As to what is taking place in these narratives, I would simplify it to ineffectual restlessness within the shell of mortality. The strangeness of time speaks to this, as does the almost road-trippy character of the books. The people in the books are trying—in vain, and they know it—to escape from some kind of fluid that is the only thing keeping them alive, whether it is a reliance on human companionship, or devotion to the geography of Brazil.

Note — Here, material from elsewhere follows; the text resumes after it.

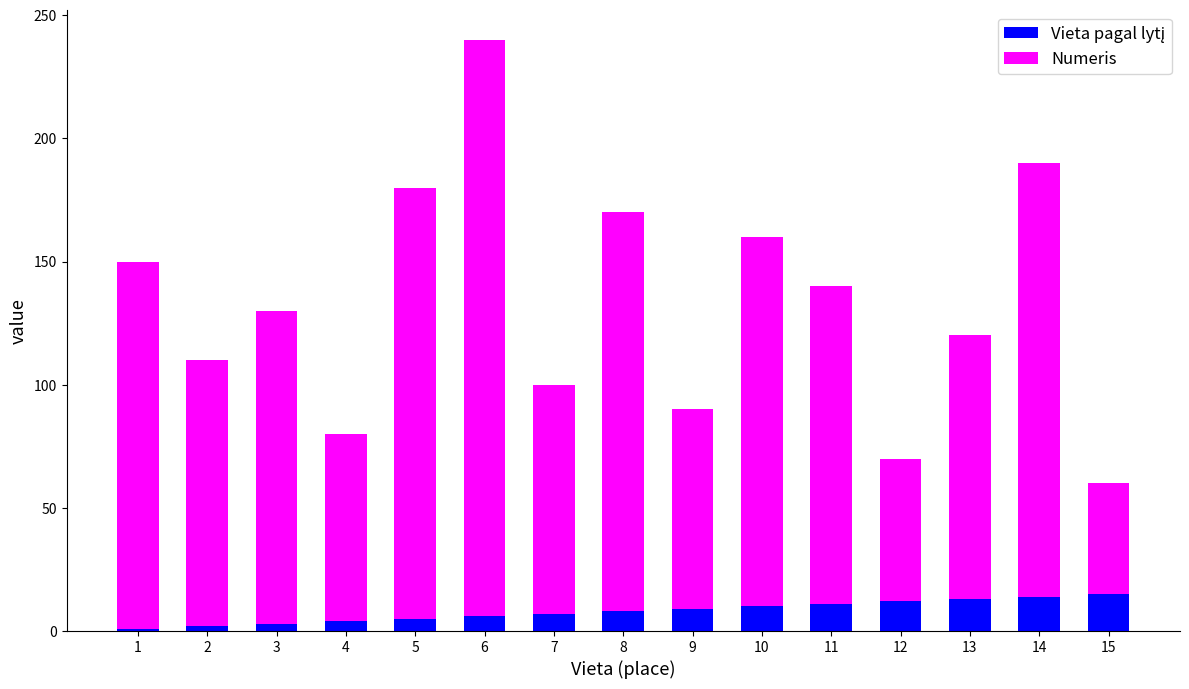

At which category is the sum across all series the highest?

6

AM: When I read Noll, I am reminded of how fragile life is, and of the ways we as humans try to cope with it. Noll’s characters move across public surfaces and through bureaucratic institutions and semi-private spaces like hospitals and hotels. They are conscious of how inconsequential they are to other people, and at the same time they struggle to assert who they are, if only to themselves. Like the other writers I mentioned who respond to neoliberal social conditioning—Lutz, Saunders, and many others—Noll is interested in what it’s like to be among that category of people who don’t matter as long as they’re not interfering with “order”: those interchangeable subjects in what art theorist Nicolas Bourriaud has called our “society of extras.”
At the same time, Noll was a writer interested in the depth of human feeling and the ways that consumerist ideology disavows or stifles those feelings and the natural, animal instincts that allow humans to perform acts of total selflessness and make supposedly irrational decisions based on love or ethical principle. He understood that most of us are just one or two bad decisions away from being one of the lumpen social outcasts at the extreme margins of society who appear in his novels: a very thin but powerful narrative is all that separates “us” from being one of “them.” Consumerism thrives on this superficiality by offering distraction, placation, and the false assurances that comes with substituting a “productive” life for a meaningful one.
What was so genius about Noll was the way he used a deceptively simple narrative style to identify and reproduce that superficiality. But his words are like ice over a very deep lake—or to quote one of Hilda Hilst’s definitions of God, “a surface of ice anchored to laughter.” So occasionally the mundane is suddenly exalted, and the sublime suddenly ridiculous. Like Saunders, Lutz, David Foster Wallace, and other masters of postmodern style, there is both mirth and despair in Noll’s work. It might sound like a generic thing to say, but how many writers actually achieve this?